On Friday and Saturday, we rejected the reductive rhetoric of either/or and, instead, embraced the complexity of both/and. We examined, in the space between, the challenges we face and the opportunities we have. We honored the unique power of women to see the thousand, subtle shades of gray in between black and white and to act at the intersections of so many critical issues. The Space Between is where ideas worth sharing are truly born.
Eve Ensler: The Rising
As TEDxWomen 2012 came to an end, the amazing Eve Ensler—playwright and activist founder of VDAY, a movement to end violence against women and girls—took the stage for The Rising, a session she curated and hosted. The audience in DC rose to their feet to join the hundreds of others who had been viewing in the comfortable simulcast spaces around the USIP building to hear seven exceptionally talented young women perform an original anthem, “Break the Chain,” written by world-class composer and music producer, Tena Clark. EVERYONE joined them in the dance.
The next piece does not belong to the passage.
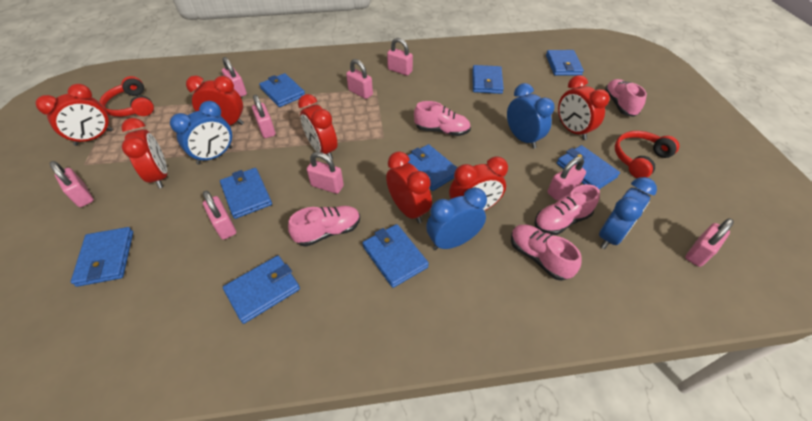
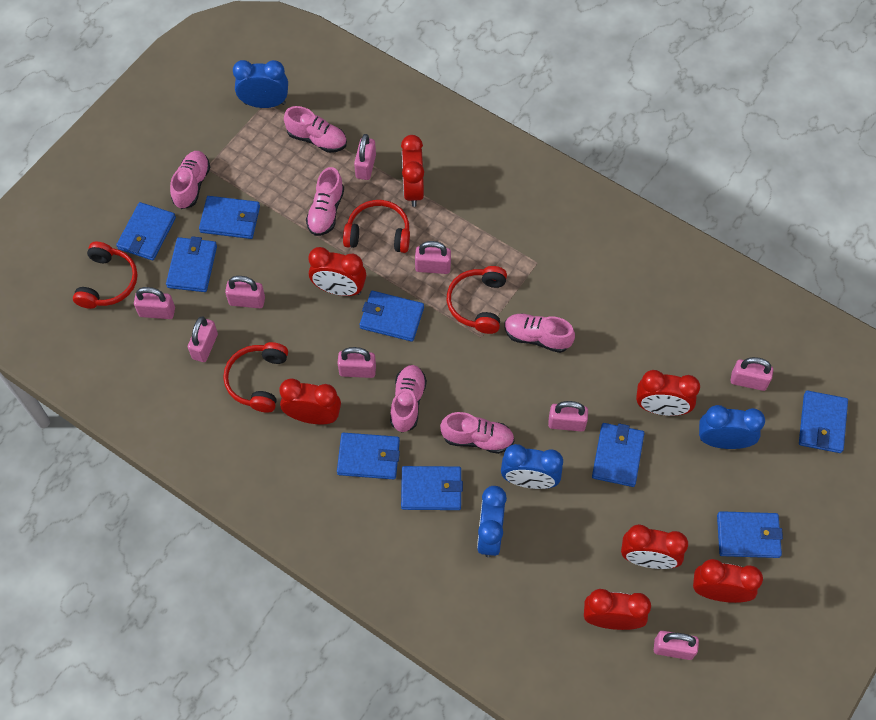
pink shoe: 5 -> 6
red headphones: 2 -> 4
I saw 22-year-old Shabana Basij-Rasikh from Afghanistan, who started her own school for girls in Kabul, talking with iO Tillett Wright, activist/photographer. Korean spiritual leader Hyun Kyung Chung deep in conversation with National Geographic explorer Elizabeth Lindsey about wayfinding. Philanthropist Jacki Zehner connecting with South Africa’s Malehlohonolo Moleko, who traveled for the first time outside her rural village to share her story of entrepreneurship and personal rise out of poverty. Sister Joan Chittister was dancing (yes, dancing) with Eve Ensler.
Spirits were rising from new connections and hearts were inspired by personal stories of triumph and minds were stimulated with all the incredible new ideas that had been shared by women and men from more than two dozen countries, connected to thousands convened in more than 50 countries and scores of US cities to hear their own TED talks and to be with TEDxWomen via the internet.